Free Radio (Black Country & Shropshire)
Free Radio network logo.png
Broadcast area Shropshire, Wolverhampton and Black Country
Slogan All the biggest hits - All day long
Frequency 103.1 & 97.2 MHz
RDS: Free SHR & Free WLV
DAB
Online
First air date 12 April 1976
Format Contemporary
Audience share 5% (August 2011, [2])
ERP 2.00 kW, 2.70 kW
Owner Bauer Media Group
Website planetradio.co.uk/free/

Free Radio Shropshire & Black Country (previously known as Beacon Radio), is an Independent Local Radio station serving Shropshire and the Black Country in the West Midlands region of England.

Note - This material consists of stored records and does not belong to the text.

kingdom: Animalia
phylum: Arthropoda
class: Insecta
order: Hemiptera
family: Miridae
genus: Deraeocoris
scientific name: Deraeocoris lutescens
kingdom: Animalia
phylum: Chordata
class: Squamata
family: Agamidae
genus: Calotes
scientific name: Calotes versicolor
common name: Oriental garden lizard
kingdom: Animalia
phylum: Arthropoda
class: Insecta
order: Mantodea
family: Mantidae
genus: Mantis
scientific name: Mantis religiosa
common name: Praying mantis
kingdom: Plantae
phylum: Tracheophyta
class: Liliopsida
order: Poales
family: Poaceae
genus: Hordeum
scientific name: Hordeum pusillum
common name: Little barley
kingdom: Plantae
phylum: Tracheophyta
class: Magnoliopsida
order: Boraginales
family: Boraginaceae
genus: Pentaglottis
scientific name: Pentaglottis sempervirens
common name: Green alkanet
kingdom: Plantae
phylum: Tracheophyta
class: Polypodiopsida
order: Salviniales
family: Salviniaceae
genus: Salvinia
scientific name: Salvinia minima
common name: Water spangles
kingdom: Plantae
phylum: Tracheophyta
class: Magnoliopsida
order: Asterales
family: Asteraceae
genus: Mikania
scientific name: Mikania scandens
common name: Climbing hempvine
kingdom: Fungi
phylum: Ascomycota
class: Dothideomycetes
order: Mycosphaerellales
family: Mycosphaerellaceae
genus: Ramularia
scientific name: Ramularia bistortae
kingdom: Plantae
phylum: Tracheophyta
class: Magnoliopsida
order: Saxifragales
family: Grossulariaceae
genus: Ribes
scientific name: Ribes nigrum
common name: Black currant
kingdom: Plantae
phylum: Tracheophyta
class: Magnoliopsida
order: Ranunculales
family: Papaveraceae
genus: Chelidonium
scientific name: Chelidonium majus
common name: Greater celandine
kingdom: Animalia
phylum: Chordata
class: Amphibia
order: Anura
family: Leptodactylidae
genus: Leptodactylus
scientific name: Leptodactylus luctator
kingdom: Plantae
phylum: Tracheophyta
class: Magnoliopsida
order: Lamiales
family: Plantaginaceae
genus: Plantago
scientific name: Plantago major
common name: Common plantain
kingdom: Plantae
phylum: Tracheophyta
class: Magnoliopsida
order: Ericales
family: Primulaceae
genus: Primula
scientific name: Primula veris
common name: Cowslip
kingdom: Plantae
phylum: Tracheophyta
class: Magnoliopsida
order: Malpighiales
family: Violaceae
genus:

The station, owned and operated by the Bauer Media Group, broadcasts from studios in Oldbury and broadcasts on 103.1 / 97.2 FM and DAB Digital Radio, as well as online at www.freeradio.co.uk, The station is part of the Bauer City 1 network, which broadcasts a mix of chart music from the last 15 years alongside local/national news, travel, sport and weather.

Free Radio brand serves over 800,000 adults across the West Midlands alone, ( 722.000 on FM )

Free Radio has other stations in Birmingham, Coventry, Warwickshire, Herefordshire and Worcestershire and also including a sister station called Free Radio 80s on AM and DAB

Beacon Radio began broadcasting to Wolverhampton and the Black Country from studios at 267 Tettenhall Road in Wolverhampton on mediumwave 303 metres, and 97.2 MHz (from Turner's Hill) at 6 a.m. on 12 April 1976.

The first presenter was Mike Baker and the first song to be played was Eric Carmen's "Sunrise". The station originally set out to broadcast Beautiful Music including soul and country rock with a heavy bias towards American chart music with artists like Linda Ronstadt and The Eagles.

The station's original Managing Director was Jay Oliver, an American who, with his Programme Controller Allen McKenzie (a Scot/Canadian), was responsible for the Mid-Atlantic sound that flooded the West Midlands for three years (including a US-style jingle package).

As with other UK commercial stations at the time, the station's commitment to news and speech broadcasting under news editor Mike Stewart in its opening year, particularly in the evenings, was extensive; and its late-evening music programmes appeared to offer the presenters a freedom to enlighten, with a wide choice of recordings, as well as to entertain.